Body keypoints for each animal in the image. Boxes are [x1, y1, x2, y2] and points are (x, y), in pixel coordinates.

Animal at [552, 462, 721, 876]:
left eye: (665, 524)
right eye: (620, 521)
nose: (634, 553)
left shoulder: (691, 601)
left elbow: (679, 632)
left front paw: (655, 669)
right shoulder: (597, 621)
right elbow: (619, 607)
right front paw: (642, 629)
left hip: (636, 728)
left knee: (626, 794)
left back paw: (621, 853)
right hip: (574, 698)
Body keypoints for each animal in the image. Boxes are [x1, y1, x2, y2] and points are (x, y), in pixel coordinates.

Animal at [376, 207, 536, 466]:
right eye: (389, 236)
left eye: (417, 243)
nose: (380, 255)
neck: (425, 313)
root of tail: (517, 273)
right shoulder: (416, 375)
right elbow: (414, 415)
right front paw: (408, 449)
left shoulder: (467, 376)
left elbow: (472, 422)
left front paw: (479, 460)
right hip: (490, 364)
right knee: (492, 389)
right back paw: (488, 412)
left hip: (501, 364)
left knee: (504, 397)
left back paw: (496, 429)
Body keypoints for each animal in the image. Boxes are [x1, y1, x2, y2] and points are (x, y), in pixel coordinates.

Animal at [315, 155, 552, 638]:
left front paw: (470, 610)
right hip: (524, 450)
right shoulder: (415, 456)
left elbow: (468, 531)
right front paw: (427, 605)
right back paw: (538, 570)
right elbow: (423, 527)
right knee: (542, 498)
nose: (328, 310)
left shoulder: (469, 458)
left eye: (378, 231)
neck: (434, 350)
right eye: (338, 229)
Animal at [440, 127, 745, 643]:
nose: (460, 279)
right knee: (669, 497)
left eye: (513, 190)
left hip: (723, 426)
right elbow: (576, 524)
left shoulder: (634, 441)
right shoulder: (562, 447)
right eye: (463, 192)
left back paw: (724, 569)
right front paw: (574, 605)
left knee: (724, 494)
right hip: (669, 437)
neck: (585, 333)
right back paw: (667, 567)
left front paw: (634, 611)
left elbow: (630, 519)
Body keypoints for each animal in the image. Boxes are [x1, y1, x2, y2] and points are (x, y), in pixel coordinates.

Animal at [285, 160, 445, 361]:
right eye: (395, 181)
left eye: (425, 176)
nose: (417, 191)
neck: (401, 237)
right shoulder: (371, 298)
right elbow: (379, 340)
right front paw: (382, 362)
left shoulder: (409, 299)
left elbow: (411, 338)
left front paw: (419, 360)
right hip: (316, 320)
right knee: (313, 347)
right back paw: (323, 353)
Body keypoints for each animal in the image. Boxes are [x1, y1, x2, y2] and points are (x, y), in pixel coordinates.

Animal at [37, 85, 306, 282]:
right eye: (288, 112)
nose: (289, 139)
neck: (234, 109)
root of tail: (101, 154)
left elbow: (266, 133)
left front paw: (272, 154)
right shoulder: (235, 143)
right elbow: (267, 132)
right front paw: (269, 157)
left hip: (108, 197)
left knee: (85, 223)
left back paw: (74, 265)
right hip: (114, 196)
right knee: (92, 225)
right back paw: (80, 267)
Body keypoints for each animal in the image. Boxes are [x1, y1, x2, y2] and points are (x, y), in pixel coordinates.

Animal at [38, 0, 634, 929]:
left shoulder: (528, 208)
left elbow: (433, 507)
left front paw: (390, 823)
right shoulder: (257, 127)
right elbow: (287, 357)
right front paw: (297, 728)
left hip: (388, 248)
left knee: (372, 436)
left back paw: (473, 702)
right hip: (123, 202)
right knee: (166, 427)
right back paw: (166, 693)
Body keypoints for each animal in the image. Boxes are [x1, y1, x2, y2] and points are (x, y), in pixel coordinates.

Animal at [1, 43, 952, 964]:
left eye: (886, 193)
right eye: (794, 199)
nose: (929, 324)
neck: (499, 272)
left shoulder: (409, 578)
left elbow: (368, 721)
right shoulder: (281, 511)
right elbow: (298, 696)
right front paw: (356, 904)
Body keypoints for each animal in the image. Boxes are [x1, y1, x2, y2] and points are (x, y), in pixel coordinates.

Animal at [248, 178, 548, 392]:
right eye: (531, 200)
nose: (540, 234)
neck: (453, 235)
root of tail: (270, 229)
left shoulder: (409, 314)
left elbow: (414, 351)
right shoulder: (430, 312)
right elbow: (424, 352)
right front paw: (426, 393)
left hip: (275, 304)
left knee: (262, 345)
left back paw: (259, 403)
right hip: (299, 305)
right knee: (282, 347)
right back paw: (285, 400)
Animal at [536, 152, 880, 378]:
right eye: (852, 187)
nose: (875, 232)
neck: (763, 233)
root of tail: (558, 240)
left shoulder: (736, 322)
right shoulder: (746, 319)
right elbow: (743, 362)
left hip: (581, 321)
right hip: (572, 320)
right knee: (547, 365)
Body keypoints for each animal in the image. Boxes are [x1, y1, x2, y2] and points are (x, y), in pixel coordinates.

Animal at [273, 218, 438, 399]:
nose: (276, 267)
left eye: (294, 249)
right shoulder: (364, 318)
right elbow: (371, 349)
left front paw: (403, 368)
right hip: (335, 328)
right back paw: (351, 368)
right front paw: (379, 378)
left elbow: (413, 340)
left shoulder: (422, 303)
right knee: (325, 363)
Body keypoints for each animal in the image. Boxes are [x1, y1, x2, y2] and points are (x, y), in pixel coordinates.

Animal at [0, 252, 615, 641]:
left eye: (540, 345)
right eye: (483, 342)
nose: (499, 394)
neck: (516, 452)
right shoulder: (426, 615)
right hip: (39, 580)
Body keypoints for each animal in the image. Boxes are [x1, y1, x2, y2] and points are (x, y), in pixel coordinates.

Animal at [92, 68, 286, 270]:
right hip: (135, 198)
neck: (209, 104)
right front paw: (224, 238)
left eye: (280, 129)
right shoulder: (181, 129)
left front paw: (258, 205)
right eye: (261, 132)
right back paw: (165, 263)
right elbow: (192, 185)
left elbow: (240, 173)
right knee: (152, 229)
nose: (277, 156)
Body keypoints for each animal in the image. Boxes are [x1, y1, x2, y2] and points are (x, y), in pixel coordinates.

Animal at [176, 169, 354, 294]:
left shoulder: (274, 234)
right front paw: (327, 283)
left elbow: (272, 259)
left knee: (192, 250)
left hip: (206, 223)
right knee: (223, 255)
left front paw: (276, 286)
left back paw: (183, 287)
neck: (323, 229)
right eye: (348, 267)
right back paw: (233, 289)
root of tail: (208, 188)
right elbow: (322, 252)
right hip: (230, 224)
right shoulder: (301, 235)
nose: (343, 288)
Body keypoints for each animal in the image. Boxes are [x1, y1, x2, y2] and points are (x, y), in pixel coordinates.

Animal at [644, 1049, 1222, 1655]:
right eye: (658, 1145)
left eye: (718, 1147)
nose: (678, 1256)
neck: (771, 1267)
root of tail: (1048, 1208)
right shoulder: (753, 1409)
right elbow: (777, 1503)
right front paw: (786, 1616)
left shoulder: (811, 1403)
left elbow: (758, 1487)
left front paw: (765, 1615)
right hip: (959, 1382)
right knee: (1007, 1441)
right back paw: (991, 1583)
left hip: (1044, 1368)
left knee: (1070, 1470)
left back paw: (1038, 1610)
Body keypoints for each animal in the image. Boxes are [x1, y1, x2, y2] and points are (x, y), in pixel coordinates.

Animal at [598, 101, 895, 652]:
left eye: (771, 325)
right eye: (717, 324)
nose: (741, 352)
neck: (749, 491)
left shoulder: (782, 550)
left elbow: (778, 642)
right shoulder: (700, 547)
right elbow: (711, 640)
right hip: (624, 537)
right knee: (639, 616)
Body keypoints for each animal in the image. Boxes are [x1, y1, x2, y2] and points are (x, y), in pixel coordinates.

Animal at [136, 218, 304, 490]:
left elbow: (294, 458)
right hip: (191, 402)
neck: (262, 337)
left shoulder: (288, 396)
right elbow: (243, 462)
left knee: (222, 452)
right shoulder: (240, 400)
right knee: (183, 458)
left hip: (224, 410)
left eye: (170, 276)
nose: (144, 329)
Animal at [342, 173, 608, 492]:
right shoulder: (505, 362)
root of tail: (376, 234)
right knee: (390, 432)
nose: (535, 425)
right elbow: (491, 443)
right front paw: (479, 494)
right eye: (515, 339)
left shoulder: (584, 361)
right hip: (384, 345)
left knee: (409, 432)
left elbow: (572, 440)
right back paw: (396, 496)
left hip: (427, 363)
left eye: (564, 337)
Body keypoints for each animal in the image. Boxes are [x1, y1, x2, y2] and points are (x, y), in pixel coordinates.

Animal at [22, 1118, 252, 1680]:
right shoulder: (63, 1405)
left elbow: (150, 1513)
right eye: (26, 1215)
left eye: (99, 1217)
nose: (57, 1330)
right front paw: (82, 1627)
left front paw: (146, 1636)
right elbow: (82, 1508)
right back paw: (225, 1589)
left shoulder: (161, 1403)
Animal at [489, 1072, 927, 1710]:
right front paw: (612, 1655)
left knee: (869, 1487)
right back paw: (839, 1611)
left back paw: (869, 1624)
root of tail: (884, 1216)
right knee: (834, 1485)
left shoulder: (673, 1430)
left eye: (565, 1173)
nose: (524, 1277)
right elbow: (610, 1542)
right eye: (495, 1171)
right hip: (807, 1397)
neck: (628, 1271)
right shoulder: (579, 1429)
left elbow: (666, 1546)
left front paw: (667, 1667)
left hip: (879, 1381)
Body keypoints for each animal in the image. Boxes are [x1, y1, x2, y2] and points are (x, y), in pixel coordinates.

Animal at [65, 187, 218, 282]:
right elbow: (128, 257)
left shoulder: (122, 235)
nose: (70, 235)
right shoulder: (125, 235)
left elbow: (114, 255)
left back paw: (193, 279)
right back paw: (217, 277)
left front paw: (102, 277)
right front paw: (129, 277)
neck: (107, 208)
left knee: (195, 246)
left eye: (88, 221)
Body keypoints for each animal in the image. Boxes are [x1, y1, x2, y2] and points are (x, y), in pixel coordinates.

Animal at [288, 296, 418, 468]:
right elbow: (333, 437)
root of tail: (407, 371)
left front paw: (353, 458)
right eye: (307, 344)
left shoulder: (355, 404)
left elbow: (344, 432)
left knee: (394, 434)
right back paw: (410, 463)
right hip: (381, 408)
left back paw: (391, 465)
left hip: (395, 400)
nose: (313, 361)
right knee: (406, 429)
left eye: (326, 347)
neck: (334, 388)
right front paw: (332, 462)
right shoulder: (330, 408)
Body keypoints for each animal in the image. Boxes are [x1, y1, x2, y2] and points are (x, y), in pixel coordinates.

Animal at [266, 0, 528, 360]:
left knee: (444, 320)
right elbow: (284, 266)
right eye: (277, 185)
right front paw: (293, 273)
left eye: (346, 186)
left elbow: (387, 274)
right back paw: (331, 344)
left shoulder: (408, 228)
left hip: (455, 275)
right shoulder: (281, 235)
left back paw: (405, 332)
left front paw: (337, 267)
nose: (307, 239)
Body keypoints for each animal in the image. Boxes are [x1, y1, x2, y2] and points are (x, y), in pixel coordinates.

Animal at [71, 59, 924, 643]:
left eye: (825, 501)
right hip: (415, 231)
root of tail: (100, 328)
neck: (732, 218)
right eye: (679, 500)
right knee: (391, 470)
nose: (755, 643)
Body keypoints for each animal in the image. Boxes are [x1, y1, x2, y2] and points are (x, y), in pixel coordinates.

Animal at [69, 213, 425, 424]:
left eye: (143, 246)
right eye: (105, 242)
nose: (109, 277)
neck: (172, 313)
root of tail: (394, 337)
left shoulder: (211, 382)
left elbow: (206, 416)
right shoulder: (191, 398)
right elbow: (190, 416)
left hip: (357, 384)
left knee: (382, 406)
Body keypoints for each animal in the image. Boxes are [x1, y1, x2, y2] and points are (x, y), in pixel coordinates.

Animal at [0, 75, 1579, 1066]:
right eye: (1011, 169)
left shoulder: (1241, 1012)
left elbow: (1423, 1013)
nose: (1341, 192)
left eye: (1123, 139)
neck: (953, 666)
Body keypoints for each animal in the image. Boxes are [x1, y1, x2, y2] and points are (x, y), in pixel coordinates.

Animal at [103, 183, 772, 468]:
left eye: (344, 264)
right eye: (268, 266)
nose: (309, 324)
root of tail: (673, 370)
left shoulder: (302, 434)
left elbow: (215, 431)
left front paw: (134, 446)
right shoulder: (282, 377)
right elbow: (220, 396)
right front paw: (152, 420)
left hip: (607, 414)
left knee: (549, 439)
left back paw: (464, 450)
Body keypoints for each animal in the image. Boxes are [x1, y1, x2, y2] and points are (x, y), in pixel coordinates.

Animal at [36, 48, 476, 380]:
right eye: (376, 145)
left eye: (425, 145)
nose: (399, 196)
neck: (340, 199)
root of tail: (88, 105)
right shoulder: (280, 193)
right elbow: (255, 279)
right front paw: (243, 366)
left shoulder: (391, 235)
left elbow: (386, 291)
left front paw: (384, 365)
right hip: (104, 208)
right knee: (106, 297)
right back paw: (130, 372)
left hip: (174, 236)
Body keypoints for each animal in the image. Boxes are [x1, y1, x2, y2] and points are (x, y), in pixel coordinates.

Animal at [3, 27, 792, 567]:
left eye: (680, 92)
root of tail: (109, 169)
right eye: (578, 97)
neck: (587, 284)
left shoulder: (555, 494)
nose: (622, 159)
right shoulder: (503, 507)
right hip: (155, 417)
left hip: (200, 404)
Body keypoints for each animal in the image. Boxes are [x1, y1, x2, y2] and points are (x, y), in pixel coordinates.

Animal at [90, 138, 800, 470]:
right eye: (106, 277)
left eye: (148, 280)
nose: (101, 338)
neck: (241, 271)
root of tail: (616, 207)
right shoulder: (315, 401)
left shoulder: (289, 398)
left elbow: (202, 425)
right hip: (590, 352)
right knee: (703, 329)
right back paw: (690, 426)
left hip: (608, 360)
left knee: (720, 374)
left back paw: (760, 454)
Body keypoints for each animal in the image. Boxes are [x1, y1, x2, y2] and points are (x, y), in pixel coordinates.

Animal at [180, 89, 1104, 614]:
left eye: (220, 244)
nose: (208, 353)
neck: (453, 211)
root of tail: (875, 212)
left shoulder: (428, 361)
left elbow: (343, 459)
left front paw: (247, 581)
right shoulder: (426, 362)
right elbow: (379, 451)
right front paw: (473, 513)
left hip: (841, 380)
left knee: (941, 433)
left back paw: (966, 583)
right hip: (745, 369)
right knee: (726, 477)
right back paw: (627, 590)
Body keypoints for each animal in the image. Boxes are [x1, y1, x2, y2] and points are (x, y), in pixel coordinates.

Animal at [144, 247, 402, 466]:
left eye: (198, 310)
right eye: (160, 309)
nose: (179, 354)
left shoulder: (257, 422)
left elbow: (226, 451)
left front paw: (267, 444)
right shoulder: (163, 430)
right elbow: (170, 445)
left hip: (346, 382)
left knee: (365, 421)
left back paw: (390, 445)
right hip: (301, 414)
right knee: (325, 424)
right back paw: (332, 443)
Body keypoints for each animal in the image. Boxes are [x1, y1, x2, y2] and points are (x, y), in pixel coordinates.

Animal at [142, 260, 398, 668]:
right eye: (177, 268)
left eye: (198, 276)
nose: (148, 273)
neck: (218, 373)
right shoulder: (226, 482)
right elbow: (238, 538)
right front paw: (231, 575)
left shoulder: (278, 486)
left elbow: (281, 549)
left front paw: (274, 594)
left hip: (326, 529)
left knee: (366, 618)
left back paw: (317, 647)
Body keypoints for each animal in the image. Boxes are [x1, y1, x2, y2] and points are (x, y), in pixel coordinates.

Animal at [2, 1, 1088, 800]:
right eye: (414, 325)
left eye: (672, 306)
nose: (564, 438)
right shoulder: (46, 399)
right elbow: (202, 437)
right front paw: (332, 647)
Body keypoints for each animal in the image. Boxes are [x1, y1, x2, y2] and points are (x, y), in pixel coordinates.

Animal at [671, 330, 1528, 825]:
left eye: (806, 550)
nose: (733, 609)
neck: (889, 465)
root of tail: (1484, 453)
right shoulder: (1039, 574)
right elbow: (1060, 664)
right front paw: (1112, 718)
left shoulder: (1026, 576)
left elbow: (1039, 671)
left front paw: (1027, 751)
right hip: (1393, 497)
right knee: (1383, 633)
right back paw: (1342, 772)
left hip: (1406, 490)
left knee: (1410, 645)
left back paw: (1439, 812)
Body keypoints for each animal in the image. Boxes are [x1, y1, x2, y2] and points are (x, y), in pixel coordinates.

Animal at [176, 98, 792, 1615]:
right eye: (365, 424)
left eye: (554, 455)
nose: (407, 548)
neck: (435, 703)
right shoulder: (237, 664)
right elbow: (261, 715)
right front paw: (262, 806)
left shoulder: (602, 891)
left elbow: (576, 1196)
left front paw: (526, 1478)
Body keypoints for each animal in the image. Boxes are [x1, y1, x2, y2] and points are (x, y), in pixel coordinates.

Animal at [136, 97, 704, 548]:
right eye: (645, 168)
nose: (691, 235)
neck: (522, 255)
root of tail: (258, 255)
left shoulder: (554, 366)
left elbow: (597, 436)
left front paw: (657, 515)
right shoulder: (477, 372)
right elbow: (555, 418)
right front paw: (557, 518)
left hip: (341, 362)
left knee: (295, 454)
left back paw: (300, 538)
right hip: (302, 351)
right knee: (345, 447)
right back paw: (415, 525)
========================================
Task instructions —
In the records above, find the line containing "right elbow: (555, 418)" and print it and every later line exactly, through the last one.

Output for this task —
right elbow: (555, 418)
right front paw: (557, 518)
left hip: (341, 362)
left knee: (295, 454)
left back paw: (300, 538)
right hip: (302, 351)
right knee: (345, 447)
right back paw: (415, 525)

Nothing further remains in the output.